It's not quite the Crusades, although on one side it's a cause with nearly the same fervor, this struggle between the cities of Los Angeles and Long Beach. So far, it's been a blowout--L.A. everything, Long Beach nada .
That's the way they assess it at Cal State Long Beach, that commuter school somewhere south of Carson. It's the place where pep rallies consist of honking the car horn on the way out of the parking lot. It's the school, as the joke goes, where most of the alumni join the Navy.
No group feels this geographical slight more than the Long Beach women's basketball team. The 49ers begin play tonight in the NCAA West Regional at the Long Beach Arena. They play Louisiana Tech at 6 p.m., and USC, with Cheryl Miller back in the starting lineup, plays North Carolina at 8:30.
As hosts of the basketball party, Long Beach feels that some of the guests are getting all the attention.
"Sometimes it seems like nothing we do is ever enough, we never get attention," said Faye Paige, a senior guard. "We are really well known in Long Beach, but outside. . . . "
The 49er players say they feel like distant cousins to the the glitzy, telegenic Trojans. USC is currently ranked No. 3 in the nation, but for two sweet weeks this season, Long Beach had top billing in the polls.
Little recognition and precious little respect went with it, however.
"It's not a rivalry with the people--it's against the name," said Cindy Brown, the 49ers' star center. "They have a tradition. It's not anything like USC's campus here. But we do get support from the students. Look at our band."
The 49er band, to which Brown was referring, delights in taunting Trojan fans. The band is fond of waving dollar bills and credit cards during USC-Long Beach games.
"Just look at the kind of people who go there," Brown said of USC. "Our kids aren't rich. But we have a successful program. Some people don't even know where Long Beach is. They say, 'Is that in Wyoming?' We want to be recognized--we don't want to be overlooked."
Brown might just as well be talking about herself. Despite averaging 24.4 points and 10.2 rebounds a game, Brown can't seem to pull the spotlight off USC's Cheryl Miller. It was the same two years ago for LaTaunya Pollard, a three-time All American while at Long Beach and now a 49er assistant coach.
"It really helps them (USC) that they have a good football team, a good volleyball team," Paige said. "That gives a school prestige. We are the best team at our school."
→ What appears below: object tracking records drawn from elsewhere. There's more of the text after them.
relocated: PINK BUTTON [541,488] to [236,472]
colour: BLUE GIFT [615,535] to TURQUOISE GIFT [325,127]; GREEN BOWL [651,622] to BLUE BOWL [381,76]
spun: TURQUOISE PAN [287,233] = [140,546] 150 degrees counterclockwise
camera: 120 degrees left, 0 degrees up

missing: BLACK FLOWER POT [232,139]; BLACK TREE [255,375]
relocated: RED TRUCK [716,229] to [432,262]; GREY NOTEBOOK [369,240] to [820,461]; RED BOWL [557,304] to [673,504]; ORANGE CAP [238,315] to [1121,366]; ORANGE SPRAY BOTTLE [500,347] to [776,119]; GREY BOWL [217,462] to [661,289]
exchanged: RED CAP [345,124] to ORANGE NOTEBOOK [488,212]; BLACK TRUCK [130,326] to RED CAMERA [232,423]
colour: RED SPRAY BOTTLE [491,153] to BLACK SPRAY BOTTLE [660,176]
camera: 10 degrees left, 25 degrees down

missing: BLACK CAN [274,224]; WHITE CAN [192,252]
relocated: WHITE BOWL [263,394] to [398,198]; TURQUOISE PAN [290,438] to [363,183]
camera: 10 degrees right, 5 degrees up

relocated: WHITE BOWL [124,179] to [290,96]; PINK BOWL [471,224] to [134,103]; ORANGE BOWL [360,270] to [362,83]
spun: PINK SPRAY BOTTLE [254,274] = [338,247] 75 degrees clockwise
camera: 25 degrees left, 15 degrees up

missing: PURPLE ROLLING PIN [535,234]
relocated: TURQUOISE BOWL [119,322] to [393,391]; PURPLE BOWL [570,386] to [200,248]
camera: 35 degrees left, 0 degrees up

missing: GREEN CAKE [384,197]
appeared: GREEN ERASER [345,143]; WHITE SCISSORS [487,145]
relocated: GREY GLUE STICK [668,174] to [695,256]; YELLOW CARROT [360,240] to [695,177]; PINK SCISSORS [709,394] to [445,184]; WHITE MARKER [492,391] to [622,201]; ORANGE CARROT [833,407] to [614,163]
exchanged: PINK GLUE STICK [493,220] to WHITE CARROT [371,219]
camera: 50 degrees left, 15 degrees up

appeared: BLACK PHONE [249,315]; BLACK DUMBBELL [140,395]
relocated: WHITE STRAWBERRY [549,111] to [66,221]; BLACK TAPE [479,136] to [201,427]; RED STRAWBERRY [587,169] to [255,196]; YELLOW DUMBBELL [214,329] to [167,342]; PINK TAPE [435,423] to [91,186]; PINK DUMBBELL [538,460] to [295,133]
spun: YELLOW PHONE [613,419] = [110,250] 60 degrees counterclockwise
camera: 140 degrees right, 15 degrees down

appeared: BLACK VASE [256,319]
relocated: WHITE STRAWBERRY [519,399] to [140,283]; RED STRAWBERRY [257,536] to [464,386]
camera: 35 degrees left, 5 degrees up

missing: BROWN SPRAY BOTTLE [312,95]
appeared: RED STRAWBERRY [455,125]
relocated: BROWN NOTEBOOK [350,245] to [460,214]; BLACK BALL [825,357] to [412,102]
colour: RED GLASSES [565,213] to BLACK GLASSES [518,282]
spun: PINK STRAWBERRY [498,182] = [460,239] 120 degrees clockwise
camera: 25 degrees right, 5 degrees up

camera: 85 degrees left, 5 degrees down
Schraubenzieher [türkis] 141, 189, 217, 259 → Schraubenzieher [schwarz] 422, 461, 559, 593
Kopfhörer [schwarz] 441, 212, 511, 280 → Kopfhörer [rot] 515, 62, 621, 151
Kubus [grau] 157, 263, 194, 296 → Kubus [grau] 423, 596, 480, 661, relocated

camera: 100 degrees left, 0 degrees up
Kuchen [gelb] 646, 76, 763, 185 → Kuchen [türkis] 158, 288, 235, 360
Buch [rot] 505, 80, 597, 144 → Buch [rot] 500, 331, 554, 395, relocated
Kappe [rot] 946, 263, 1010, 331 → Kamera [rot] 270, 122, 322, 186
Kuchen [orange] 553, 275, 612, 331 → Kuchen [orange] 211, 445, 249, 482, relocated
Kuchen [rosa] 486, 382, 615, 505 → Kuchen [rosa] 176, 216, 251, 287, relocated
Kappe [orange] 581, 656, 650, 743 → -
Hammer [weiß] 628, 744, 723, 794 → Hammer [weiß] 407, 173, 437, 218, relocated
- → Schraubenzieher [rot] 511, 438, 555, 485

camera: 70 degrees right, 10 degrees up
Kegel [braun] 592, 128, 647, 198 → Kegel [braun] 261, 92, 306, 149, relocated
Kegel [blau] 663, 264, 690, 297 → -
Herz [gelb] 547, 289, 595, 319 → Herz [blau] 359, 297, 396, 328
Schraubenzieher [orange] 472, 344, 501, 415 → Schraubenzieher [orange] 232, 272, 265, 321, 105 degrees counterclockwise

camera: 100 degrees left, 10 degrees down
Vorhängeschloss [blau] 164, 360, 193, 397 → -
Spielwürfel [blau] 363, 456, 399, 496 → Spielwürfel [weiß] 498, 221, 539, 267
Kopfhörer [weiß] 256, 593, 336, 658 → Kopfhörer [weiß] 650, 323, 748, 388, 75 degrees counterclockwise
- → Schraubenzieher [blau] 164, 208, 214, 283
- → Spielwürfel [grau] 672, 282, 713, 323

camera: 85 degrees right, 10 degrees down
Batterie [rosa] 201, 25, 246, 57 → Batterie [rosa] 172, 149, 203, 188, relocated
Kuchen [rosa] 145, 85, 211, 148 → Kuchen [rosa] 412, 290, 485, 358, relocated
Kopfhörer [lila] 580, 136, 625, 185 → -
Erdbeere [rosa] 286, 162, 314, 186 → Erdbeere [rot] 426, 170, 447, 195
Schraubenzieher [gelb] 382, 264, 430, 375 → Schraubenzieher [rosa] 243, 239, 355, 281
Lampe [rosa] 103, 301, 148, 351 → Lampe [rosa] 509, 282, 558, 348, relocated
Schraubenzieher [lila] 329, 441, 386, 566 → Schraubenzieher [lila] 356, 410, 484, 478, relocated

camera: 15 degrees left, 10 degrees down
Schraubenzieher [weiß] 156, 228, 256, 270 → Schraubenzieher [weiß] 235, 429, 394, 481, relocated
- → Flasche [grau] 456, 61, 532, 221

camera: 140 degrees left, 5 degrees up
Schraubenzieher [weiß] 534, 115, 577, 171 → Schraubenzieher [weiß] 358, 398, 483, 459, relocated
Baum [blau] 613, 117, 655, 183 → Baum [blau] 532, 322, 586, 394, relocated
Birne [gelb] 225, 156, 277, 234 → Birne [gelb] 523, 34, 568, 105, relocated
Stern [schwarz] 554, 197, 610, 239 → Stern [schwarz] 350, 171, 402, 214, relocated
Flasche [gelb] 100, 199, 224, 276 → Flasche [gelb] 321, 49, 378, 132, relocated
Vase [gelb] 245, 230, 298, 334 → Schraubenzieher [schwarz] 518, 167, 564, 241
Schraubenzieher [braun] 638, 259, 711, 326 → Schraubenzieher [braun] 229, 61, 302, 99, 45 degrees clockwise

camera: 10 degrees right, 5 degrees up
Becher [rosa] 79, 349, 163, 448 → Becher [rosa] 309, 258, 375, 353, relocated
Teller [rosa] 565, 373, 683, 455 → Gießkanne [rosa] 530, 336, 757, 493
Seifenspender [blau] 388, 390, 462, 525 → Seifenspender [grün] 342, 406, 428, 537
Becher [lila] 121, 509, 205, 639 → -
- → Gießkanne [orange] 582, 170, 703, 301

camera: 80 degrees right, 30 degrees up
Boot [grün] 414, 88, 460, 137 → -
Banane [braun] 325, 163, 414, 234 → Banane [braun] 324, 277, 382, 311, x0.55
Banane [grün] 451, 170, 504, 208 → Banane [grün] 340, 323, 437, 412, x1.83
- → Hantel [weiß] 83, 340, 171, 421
Indeed, the Long Beach women's basketball team (29-4) is in postseason play for the seventh consecutive season. Coach Joan Bonvicini says the school doesn't have a chip on its athletic shoulder because of USC's fame, but she adds: It's an incentive to win. I figure we'll get what's our due when we win the big game. You have to win. Sure, USC gets a lot of attention, but they also win. It'll come to us if we win."
In Long Beach's way is No. 6 Louisiana Tech. The Techsters (26-4) have had what Coach Leon Barmore called "the strangest season we've ever had at Tech."
Louisiana Tech was 14-1 when it lost starting forward Nora Lewis, one of the nation's top freshmen. Lewis went in for knee surgery, and Barmore's team went out to lunch.
"We've been erratic," he said. "We can be very good and we can be very, very poor."
Tori Harrison, a 6-4 junior center who has had a strong late-season surge, leads the Techsters in scoring with a 16.4-point average and is tied with Teresa Weatherspoon for most rebounds with a 7.9 e average.
Brown will match up with Harrison, whom she calls "probably one of the strongest centers I have had to guard. She's a tough player."
Meanwhile, top-seeded USC (27-4) faces the No. 16 North Carolina (23-8) in a game that promises to be a battle of the breaks.
Both teams have quick guards and explosive offenses. Pam Leake, a senior guard, leads North Carolina with an average of 21.7 points and the respect of all who play against her.
"When I asked for volunteers to guard Pam, no one raised their hand," USC Coach Linda Sharp said.
No one stepped forward to battle Miller, either, reported North Carolina Coach Jennifer Alley. Miller did not play against Montana last Sunday because of a broken finger on her left hand.
"I've been released by the doctor," Miller said. "We've found a way to tape it so it won't hinder my play. I'm ready."